Monday, May. 20, 1946

Jim's Surprise

Almost everybody except the candidates and the P.A.C. was bored with Alabama's primary campaign. One candidate afforded a spark of interest and amusement. He was 37-year-old James Elisha ("Big Jim") Folsom, a 6 ft. 8 in. shouter of tall promises, who campaigned for the governorship with a five-piece hillbilly band, a mop and a bucket ("to clean up the State Capitol"), and P.A.C.'s blessing. He had run for various offices four times, had been elected only once--to be a delegate to the 1944 Democratic National Convention (where he plunked for Henry Wallace).

None of the other four candidates mentioned him in their speeches; one newspaper dubbed him "the clown candidate of the C.I.O." Two weeks before the election, hardly anybody but "Big Jim" thought he had a chance. How could anybody run ahead of 65-year-old Lieutenant Governor Leven Handy Ellis, who had served 30 years in the Legislature, had the dominant newspapers' backing and the support of mayors in all the larger towns?

But Big Jim, a widower and war veteran, went right on campaigning, accompanied by his daughters, aged 6 and 3. They sat at his side during his speeches, tugged at his trousers if they got tired of listening. Then Folsom would bring the band in to play, or pass the bucket for campaign contributions ("I ain't got no managers, except you and you and you").

When the city votes were counted last week, it looked as if "Big Jim" still had no chance to be in at the finish. In Birmingham and other C.I.O. strong spots, he was well behind. But when the tally came in from rural areas (where he had soft-pedaled his P.A.C. support), "Big Jim" spurted ahead. At the finish he was well in front of Handy Ellis, but not far enough for a clean-cut victory. Thoroughly frightened, Alabama's professionals rallied around Ellis for a slugging run-off primary battle with the lone giant.

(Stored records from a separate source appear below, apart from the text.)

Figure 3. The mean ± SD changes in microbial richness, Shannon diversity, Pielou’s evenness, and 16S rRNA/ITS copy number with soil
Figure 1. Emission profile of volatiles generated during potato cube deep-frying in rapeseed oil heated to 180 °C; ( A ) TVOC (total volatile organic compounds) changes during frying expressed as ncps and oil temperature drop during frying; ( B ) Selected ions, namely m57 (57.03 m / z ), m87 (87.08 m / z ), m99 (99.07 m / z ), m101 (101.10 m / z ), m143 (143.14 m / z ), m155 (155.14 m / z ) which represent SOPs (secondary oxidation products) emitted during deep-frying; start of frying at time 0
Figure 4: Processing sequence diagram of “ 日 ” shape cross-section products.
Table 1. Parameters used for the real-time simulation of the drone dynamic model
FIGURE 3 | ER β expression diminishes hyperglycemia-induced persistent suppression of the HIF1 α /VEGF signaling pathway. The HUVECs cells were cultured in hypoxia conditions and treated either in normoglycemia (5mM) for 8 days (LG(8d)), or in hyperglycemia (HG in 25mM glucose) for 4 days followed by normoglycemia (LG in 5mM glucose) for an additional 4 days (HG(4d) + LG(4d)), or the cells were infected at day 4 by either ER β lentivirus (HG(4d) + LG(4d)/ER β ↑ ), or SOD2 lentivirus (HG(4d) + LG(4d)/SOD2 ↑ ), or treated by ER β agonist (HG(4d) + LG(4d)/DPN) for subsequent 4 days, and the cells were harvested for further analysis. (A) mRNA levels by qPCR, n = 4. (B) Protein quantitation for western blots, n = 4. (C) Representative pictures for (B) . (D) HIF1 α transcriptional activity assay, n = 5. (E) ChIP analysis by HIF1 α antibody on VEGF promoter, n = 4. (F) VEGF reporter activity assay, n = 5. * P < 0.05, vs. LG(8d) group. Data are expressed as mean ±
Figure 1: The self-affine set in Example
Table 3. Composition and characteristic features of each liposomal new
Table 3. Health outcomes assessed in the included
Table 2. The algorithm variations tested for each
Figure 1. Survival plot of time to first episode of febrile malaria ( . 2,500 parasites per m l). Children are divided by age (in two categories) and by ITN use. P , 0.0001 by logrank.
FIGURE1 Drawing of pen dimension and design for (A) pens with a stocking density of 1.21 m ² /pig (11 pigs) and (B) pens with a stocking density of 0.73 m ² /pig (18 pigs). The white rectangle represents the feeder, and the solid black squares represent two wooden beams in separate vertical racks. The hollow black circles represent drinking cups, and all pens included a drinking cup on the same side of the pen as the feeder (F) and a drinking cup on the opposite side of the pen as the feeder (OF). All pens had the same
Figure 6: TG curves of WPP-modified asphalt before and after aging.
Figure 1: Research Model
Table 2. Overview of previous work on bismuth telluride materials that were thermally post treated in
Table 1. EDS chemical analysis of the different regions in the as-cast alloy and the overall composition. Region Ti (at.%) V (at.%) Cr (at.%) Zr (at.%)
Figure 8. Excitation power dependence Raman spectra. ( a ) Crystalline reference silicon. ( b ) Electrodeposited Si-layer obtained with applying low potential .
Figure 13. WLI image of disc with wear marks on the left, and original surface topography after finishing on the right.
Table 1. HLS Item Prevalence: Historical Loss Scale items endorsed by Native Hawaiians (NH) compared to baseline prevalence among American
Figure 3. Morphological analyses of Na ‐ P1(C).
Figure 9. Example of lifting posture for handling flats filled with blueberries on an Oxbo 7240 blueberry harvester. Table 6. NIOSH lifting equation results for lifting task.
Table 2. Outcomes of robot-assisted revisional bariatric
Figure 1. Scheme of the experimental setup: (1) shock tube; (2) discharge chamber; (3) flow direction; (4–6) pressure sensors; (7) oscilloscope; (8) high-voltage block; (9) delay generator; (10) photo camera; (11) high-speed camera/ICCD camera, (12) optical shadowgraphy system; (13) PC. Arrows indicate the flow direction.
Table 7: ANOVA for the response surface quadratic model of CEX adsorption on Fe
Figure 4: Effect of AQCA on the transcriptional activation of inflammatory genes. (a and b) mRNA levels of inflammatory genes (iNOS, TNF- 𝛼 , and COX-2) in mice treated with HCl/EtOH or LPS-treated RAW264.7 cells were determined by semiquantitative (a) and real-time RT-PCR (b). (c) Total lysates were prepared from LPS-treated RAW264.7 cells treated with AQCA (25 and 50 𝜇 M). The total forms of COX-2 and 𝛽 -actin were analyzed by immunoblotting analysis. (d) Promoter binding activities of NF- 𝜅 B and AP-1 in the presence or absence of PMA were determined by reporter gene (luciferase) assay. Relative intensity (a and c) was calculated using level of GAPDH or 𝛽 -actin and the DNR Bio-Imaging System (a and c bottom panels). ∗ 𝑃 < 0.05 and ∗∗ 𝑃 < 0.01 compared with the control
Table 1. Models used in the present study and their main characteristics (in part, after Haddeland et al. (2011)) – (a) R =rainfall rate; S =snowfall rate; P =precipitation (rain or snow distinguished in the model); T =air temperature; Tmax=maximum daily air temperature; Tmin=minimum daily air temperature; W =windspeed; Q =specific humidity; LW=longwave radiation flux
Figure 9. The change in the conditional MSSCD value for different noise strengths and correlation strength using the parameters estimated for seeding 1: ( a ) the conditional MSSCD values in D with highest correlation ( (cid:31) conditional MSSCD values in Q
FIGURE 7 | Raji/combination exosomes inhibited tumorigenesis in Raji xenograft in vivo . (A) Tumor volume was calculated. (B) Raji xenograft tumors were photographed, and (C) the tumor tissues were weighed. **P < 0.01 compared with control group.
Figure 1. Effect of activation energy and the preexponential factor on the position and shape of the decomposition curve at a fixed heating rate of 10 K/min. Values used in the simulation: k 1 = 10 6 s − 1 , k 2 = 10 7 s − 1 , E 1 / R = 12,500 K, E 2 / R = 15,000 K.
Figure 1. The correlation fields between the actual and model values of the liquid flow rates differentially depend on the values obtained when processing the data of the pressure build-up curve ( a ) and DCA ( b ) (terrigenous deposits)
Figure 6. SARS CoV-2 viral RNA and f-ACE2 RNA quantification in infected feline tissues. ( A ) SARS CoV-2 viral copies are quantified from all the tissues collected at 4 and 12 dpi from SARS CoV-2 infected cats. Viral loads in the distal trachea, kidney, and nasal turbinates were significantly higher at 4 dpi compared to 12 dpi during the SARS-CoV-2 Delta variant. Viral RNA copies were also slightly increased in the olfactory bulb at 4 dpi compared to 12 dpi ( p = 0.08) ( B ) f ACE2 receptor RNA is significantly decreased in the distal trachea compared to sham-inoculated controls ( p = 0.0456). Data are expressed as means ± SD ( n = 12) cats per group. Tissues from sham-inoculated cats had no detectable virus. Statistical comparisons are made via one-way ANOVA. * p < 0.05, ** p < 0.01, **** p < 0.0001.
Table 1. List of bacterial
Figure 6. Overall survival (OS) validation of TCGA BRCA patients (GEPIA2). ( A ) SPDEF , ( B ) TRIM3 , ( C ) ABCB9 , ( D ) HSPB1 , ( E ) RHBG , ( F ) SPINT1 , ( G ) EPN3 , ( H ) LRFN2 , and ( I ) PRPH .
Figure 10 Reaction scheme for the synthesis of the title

Results in other primary elections last week:

P: In Ohio, colorless, cautious Senator James W. Huffman, backed by popular Governor Frank Lausche (rhymes with how-shay), easily swept to victory over ex-Representative Stephen Young and P.A.C.-backed Marvin C. Harrison in the Democratic primary. His November opponent: "Honest John" Bricker, darling of G.O.P. conservatives, unchallenged in his own primary.

P: In Florida, Spessard Lindsey Holland, ex-Governor (1941-45), friend of Senator Claude Pepper, had no trouble beating demagogue ex-Representative Robert Alexis Green for the U.S. Senate seat of retiring Charles O. Andrews.